Do We Need Data Scientists, or Do We Need Decision Scientists?

If you're thinking something along these lines: "We have all this data, and we need data scientists to tell us what we can do with it," you're at the wrong end of the trail - and you're walking backwards. Blindfolded.

Do we need data scientists, or do we need "Decision Scientists"?

If you're thinking that you need data scientists to tell you what you can do with your data, you don't need data scientists. Step back from the hype; step away from the storage salesperson trying to convince you to "store everything and we'll figure out what to use it for later." Step back from the "Big Data Initiative" you are in the midst of planning or executing.

Here's why:
If you don't know what to do with your data, spending time and money analyzing it is not going to get you where you want to go - because you don't know where you want to go.
Enter the Decision Scientist, and a decision-making methodology that makes everything else fall into place in a nice, orderly, relevant way:

Step One: Start with the objective in focus. What is the end game? What is the outcome, or what are the outcomes you wish to achieve? What decisions can you make that will enable those outcomes, and how will those decisions impact the future?

Step Two: Now determine what information is necessary to analyze the decisions and their impact on the outcomes. Is there information to be gleaned from Big Data? Great. Likely you also have information embedded in various systems: in a data warehouse, in spreadsheets, in predictive analytics, and even information that isn't documented anywhere, living in the heads of the people around the table. This information can all be leveraged, and the work already being done in data management is utilized - even if the data isn't perfect or even if it is missing.

Step Three: What external factors will also impact our outcomes? What assumptions do we need to make about those externals? Are we assuming, for example, that hourly rates for resources will not deviate more than 2%? Are we making decisions based on an assumption that our competitors' prices will remain constant? All of these factors must be weighed in, as there could be a profound impact on your business based on factors that you can't control.

Step Four: It's time to create a decision model. Now, this is really hard to do with a spreadsheet, but it's possible. World Modeler™ by Quantellia is one of the few (if not the only) software platforms specifically designed for this purpose that is visual, easy to use, and in "normal" language. In creating the decision model, the dependencies between decisions, externals, and outcomes are calculated, and the impact of decisions made today on outcomes are clearly shown - in a 3D visualization.

Step Five: Experiment with the decision model to see how changes to decisions will ripple through time to impact outcomes. Are the outcomes realistic? Can you act on the decisions you've determined are relevant? Watch the model change, and you'll start realizing how decisions today will impact the future.

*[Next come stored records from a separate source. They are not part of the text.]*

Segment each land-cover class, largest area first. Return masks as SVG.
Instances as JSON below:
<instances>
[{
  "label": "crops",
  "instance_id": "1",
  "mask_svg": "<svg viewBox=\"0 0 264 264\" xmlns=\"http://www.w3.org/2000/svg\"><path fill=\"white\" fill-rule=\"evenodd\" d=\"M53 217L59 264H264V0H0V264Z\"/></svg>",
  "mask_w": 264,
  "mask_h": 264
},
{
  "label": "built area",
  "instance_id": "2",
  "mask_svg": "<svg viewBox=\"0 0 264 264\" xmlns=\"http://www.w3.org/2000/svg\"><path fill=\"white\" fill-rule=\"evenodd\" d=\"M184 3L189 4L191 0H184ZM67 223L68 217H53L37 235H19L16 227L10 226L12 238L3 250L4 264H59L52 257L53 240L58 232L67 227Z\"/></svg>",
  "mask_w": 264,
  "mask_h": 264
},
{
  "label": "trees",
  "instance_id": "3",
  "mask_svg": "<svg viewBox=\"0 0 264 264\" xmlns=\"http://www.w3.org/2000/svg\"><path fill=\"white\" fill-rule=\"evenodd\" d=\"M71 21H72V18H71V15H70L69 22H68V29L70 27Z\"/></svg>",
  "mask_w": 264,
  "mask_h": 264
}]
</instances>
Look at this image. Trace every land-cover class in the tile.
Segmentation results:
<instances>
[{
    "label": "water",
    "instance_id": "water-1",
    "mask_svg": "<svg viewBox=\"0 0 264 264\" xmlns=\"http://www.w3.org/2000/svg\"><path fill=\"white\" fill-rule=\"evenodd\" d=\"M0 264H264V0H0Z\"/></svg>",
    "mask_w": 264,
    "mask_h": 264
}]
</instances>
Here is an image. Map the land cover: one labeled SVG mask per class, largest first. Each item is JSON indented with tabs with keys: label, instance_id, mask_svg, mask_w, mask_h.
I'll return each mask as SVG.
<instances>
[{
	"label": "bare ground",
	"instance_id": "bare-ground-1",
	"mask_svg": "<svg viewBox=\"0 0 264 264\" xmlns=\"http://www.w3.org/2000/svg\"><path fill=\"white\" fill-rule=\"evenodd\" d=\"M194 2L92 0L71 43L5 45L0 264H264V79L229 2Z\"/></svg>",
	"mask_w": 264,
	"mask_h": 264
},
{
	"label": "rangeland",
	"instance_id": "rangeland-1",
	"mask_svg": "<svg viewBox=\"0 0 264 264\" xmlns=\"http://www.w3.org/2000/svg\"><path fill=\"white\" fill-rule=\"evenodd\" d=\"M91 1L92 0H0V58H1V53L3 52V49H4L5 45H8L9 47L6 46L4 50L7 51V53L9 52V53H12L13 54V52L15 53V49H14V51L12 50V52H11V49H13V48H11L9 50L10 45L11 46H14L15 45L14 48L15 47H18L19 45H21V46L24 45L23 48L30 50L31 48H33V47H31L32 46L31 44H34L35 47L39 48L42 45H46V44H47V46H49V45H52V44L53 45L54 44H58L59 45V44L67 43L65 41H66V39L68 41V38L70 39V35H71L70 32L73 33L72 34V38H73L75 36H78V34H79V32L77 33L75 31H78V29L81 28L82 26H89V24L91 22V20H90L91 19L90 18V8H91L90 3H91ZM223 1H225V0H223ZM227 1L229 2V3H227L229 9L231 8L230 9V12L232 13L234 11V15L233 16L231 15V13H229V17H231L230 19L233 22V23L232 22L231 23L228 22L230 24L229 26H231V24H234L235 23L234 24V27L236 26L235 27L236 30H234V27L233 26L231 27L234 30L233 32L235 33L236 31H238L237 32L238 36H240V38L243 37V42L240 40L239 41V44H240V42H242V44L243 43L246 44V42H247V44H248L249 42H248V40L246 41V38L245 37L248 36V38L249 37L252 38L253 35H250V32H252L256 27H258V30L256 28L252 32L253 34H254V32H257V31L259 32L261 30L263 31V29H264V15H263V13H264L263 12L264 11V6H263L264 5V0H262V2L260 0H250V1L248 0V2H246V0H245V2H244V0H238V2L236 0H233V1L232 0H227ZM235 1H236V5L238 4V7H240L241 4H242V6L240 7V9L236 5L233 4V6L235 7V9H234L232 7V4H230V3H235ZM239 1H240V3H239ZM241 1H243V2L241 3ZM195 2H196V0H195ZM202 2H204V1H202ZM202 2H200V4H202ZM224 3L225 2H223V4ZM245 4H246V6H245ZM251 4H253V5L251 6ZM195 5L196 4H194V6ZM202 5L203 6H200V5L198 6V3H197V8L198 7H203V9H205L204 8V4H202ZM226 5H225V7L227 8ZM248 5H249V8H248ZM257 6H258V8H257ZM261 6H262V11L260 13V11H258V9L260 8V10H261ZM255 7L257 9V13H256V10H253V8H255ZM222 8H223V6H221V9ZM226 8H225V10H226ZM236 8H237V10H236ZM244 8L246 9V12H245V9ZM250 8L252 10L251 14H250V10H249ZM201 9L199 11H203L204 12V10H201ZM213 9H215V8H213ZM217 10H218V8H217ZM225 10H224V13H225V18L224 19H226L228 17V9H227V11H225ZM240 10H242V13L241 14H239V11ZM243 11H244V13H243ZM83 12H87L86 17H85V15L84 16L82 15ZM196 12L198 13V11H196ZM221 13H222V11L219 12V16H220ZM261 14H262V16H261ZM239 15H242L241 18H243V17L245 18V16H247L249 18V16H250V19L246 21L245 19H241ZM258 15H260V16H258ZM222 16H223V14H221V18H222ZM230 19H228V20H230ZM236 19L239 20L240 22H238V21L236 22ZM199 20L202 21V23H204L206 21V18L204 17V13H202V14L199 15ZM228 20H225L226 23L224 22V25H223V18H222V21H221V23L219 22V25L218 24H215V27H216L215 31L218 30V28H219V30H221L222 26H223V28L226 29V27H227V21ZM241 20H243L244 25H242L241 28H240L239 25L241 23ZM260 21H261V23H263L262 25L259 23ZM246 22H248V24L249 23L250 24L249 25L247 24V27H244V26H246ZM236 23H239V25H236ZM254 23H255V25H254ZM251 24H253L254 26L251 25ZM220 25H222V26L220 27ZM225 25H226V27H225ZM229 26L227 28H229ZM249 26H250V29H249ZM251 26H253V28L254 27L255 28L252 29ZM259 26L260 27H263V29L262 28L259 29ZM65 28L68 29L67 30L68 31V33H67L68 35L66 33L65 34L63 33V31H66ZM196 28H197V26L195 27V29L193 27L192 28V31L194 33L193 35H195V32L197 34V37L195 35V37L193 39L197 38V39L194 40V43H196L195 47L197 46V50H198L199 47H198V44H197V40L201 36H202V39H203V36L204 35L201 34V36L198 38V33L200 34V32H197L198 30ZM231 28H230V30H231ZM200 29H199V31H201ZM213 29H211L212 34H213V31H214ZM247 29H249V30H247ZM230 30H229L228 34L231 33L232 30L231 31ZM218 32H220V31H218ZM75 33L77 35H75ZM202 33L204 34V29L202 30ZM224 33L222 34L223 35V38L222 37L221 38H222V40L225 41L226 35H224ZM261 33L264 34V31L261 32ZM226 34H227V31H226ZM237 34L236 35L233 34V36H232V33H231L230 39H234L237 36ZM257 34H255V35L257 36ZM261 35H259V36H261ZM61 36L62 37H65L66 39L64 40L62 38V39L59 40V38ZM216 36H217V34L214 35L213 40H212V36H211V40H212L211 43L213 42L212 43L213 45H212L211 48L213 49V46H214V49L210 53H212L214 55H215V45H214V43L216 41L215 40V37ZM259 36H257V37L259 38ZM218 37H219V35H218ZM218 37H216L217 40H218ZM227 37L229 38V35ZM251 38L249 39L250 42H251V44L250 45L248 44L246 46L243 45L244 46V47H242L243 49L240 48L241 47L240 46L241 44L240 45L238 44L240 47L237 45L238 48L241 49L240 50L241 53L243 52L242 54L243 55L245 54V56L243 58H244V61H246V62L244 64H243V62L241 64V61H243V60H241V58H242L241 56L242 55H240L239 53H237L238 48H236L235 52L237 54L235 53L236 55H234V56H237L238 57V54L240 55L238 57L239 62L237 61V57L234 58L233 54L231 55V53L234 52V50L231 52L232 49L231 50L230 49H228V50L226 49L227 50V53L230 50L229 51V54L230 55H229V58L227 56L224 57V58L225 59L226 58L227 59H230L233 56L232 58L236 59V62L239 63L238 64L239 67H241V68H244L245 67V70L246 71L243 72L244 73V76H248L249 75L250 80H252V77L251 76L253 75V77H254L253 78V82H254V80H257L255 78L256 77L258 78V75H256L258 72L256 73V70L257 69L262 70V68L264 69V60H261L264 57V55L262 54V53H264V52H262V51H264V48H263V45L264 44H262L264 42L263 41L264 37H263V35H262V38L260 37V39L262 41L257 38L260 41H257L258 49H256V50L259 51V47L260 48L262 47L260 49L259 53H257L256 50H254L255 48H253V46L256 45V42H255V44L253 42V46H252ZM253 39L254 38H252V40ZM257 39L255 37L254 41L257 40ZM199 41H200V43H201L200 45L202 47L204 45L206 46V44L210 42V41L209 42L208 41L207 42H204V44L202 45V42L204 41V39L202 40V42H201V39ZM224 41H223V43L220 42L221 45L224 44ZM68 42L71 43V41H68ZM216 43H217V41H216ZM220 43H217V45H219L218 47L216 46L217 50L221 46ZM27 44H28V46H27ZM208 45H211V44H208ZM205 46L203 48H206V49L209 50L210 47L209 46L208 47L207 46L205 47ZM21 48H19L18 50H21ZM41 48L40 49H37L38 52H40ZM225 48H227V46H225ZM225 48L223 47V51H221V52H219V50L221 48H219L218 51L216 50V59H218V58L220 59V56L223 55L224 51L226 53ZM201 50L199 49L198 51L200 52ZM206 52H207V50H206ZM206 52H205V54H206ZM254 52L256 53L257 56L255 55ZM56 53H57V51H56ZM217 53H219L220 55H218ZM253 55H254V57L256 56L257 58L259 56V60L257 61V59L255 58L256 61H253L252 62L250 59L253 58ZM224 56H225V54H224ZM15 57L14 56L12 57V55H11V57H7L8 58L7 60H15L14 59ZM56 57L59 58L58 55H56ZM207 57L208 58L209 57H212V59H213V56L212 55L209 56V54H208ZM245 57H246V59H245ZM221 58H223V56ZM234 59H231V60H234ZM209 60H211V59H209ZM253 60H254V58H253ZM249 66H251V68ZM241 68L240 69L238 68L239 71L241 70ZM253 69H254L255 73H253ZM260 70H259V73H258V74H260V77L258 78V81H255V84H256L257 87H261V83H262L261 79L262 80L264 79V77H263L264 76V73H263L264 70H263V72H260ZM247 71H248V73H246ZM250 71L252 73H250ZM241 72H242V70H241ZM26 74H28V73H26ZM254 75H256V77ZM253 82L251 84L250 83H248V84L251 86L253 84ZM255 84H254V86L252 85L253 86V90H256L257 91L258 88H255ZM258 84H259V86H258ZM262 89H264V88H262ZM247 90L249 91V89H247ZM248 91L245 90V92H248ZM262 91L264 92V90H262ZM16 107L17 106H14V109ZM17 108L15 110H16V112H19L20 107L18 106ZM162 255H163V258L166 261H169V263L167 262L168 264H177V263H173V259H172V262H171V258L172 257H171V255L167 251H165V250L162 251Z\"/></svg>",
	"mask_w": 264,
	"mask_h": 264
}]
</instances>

Step Six: Act on the decisions, monitor the externals, and manage the decisions based on actual information as it accumulates - knowing that you are doing so with a clear direction toward the outcomes that are critical for your organization to achieve.

Maybe you do need data scientists. Starting with the outcomes defined, and developing a decision process will allow you to position those expensive resources in the places where they will have the most impact on the organization's goals.